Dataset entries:
* * * * * * *
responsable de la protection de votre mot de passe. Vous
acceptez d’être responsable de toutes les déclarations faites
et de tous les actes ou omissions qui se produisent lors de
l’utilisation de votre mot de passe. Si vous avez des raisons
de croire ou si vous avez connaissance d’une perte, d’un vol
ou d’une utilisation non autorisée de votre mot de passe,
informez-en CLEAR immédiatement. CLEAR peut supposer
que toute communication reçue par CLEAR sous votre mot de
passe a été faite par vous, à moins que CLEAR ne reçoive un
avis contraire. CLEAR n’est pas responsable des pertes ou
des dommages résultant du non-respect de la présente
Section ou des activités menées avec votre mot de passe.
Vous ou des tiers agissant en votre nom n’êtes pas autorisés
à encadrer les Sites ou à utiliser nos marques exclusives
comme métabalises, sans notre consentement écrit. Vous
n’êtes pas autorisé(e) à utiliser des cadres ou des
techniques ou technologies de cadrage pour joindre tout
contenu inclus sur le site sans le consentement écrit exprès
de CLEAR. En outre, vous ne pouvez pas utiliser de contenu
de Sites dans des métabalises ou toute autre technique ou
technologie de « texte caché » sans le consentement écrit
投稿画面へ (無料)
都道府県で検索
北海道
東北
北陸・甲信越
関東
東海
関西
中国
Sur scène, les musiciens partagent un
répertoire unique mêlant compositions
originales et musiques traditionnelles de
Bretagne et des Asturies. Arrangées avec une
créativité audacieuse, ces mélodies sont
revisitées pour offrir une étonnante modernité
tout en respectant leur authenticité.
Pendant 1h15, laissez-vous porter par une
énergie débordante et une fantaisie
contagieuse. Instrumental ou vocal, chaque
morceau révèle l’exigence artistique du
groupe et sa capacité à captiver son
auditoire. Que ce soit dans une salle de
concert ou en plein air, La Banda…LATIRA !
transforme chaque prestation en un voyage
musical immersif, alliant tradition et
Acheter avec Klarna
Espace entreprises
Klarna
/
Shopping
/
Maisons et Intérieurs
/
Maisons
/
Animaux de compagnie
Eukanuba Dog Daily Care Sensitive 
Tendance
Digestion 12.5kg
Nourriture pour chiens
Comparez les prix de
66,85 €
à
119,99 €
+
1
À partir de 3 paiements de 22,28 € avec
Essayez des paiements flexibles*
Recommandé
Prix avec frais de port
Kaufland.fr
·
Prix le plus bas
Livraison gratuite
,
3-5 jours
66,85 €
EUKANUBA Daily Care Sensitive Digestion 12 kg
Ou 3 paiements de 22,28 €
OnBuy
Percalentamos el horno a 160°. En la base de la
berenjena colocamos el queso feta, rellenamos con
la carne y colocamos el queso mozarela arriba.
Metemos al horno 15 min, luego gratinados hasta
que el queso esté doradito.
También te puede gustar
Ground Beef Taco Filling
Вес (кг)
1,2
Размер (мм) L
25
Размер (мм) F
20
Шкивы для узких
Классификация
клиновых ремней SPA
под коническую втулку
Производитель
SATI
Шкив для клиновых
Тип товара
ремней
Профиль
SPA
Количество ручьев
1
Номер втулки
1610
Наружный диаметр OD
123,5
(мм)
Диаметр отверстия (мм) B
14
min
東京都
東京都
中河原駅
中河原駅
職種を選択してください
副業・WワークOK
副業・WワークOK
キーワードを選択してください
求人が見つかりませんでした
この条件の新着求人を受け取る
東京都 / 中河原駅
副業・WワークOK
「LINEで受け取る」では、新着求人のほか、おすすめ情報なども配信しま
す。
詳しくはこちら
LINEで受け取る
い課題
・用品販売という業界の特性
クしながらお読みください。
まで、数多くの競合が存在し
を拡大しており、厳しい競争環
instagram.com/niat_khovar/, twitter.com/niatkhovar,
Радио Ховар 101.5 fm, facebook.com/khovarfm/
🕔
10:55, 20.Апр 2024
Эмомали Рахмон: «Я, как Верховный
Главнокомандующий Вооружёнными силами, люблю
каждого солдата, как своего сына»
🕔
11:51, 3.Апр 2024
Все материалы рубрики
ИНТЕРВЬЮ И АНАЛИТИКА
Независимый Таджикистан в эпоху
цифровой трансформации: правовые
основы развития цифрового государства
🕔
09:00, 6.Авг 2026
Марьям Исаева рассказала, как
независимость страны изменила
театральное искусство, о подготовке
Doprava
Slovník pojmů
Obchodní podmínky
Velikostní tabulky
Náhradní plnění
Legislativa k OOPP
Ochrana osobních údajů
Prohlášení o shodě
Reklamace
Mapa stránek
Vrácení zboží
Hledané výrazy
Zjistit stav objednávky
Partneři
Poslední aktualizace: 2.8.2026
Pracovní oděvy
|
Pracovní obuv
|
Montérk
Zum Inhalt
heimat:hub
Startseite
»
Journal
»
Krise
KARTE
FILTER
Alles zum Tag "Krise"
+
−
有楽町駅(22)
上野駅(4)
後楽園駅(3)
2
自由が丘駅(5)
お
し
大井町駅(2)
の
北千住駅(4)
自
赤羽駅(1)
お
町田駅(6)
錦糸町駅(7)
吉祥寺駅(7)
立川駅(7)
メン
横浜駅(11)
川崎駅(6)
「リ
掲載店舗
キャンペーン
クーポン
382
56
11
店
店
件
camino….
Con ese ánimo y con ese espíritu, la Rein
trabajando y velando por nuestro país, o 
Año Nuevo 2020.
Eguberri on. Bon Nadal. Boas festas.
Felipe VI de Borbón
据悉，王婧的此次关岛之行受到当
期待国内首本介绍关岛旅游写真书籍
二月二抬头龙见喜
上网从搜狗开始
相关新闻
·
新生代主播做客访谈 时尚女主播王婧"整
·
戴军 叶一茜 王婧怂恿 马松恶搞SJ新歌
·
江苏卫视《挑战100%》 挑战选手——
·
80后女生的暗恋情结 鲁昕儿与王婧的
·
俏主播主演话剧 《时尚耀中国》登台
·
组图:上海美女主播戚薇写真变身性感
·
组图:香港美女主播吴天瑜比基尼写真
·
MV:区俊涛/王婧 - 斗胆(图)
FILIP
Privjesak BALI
* * * * * * *
What to work on —
The data above should be copied exactly, with no line omitted.

Result for this exercise —
responsable de la protection de votre mot de passe. Vous
acceptez d’être responsable de toutes les déclarations faites
et de tous les actes ou omissions qui se produisent lors de
l’utilisation de votre mot de passe. Si vous avez des raisons
de croire ou si vous avez connaissance d’une perte, d’un vol
ou d’une utilisation non autorisée de votre mot de passe,
informez-en CLEAR immédiatement. CLEAR peut supposer
que toute communication reçue par CLEAR sous votre mot de
passe a été faite par vous, à moins que CLEAR ne reçoive un
avis contraire. CLEAR n’est pas responsable des pertes ou
des dommages résultant du non-respect de la présente
Section ou des activités menées avec votre mot de passe.
Vous ou des tiers agissant en votre nom n’êtes pas autorisés
à encadrer les Sites ou à utiliser nos marques exclusives
comme métabalises, sans notre consentement écrit. Vous
n’êtes pas autorisé(e) à utiliser des cadres ou des
techniques ou technologies de cadrage pour joindre tout
contenu inclus sur le site sans le consentement écrit exprès
de CLEAR. En outre, vous ne pouvez pas utiliser de contenu
de Sites dans des métabalises ou toute autre technique ou
technologie de « texte caché » sans le consentement écrit
投稿画面へ (無料)
都道府県で検索
北海道
東北
北陸・甲信越
関東
東海
関西
中国
Sur scène, les musiciens partagent un
répertoire unique mêlant compositions
originales et musiques traditionnelles de
Bretagne et des Asturies. Arrangées avec une
créativité audacieuse, ces mélodies sont
revisitées pour offrir une étonnante modernité
tout en respectant leur authenticité.
Pendant 1h15, laissez-vous porter par une
énergie débordante et une fantaisie
contagieuse. Instrumental ou vocal, chaque
morceau révèle l’exigence artistique du
groupe et sa capacité à captiver son
auditoire. Que ce soit dans une salle de
concert ou en plein air, La Banda…LATIRA !
transforme chaque prestation en un voyage
musical immersif, alliant tradition et
Acheter avec Klarna
Espace entreprises
Klarna
/
Shopping
/
Maisons et Intérieurs
/
Maisons
/
Animaux de compagnie
Eukanuba Dog Daily Care Sensitive 
Tendance
Digestion 12.5kg
Nourriture pour chiens
Comparez les prix de
66,85 €
à
119,99 €
+
1
À partir de 3 paiements de 22,28 € avec
Essayez des paiements flexibles*
Recommandé
Prix avec frais de port
Kaufland.fr
·
Prix le plus bas
Livraison gratuite
,
3-5 jours
66,85 €
EUKANUBA Daily Care Sensitive Digestion 12 kg
Ou 3 paiements de 22,28 €
OnBuy
Percalentamos el horno a 160°. En la base de la
berenjena colocamos el queso feta, rellenamos con
la carne y colocamos el queso mozarela arriba.
Metemos al horno 15 min, luego gratinados hasta
que el queso esté doradito.
También te puede gustar
Ground Beef Taco Filling
Вес (кг)
1,2
Размер (мм) L
25
Размер (мм) F
20
Шкивы для узких
Классификация
клиновых ремней SPA
под коническую втулку
Производитель
SATI
Шкив для клиновых
Тип товара
ремней
Профиль
SPA
Количество ручьев
1
Номер втулки
1610
Наружный диаметр OD
123,5
(мм)
Диаметр отверстия (мм) B
14
min
東京都
東京都
中河原駅
中河原駅
職種を選択してください
副業・WワークOK
副業・WワークOK
キーワードを選択してください
求人が見つかりませんでした
この条件の新着求人を受け取る
東京都 / 中河原駅
副業・WワークOK
「LINEで受け取る」では、新着求人のほか、おすすめ情報なども配信しま
す。
詳しくはこちら
LINEで受け取る
い課題
・用品販売という業界の特性
クしながらお読みください。
まで、数多くの競合が存在し
を拡大しており、厳しい競争環
instagram.com/niat_khovar/, twitter.com/niatkhovar,
Радио Ховар 101.5 fm, facebook.com/khovarfm/
🕔
10:55, 20.Апр 2024
Эмомали Рахмон: «Я, как Верховный
Главнокомандующий Вооружёнными силами, люблю
каждого солдата, как своего сына»
🕔
11:51, 3.Апр 2024
Все материалы рубрики
ИНТЕРВЬЮ И АНАЛИТИКА
Независимый Таджикистан в эпоху
цифровой трансформации: правовые
основы развития цифрового государства
🕔
09:00, 6.Авг 2026
Марьям Исаева рассказала, как
независимость страны изменила
театральное искусство, о подготовке
Doprava
Slovník pojmů
Obchodní podmínky
Velikostní tabulky
Náhradní plnění
Legislativa k OOPP
Ochrana osobních údajů
Prohlášení o shodě
Reklamace
Mapa stránek
Vrácení zboží
Hledané výrazy
Zjistit stav objednávky
Partneři
Poslední aktualizace: 2.8.2026
Pracovní oděvy
|
Pracovní obuv
|
Montérk
Zum Inhalt
heimat:hub
Startseite
»
Journal
»
Krise
KARTE
FILTER
Alles zum Tag "Krise"
+
−
有楽町駅(22)
上野駅(4)
後楽園駅(3)
2
自由が丘駅(5)
お
し
大井町駅(2)
の
北千住駅(4)
自
赤羽駅(1)
お
町田駅(6)
錦糸町駅(7)
吉祥寺駅(7)
立川駅(7)
メン
横浜駅(11)
川崎駅(6)
「リ
掲載店舗
キャンペーン
クーポン
382
56
11
店
店
件
camino….
Con ese ánimo y con ese espíritu, la Rein
trabajando y velando por nuestro país, o 
Año Nuevo 2020.
Eguberri on. Bon Nadal. Boas festas.
Felipe VI de Borbón
据悉，王婧的此次关岛之行受到当
期待国内首本介绍关岛旅游写真书籍
二月二抬头龙见喜
上网从搜狗开始
相关新闻
·
新生代主播做客访谈 时尚女主播王婧"整
·
戴军 叶一茜 王婧怂恿 马松恶搞SJ新歌
·
江苏卫视《挑战100%》 挑战选手——
·
80后女生的暗恋情结 鲁昕儿与王婧的
·
俏主播主演话剧 《时尚耀中国》登台
·
组图:上海美女主播戚薇写真变身性感
·
组图:香港美女主播吴天瑜比基尼写真
·
MV:区俊涛/王婧 - 斗胆(图)
FILIP
Privjesak BALI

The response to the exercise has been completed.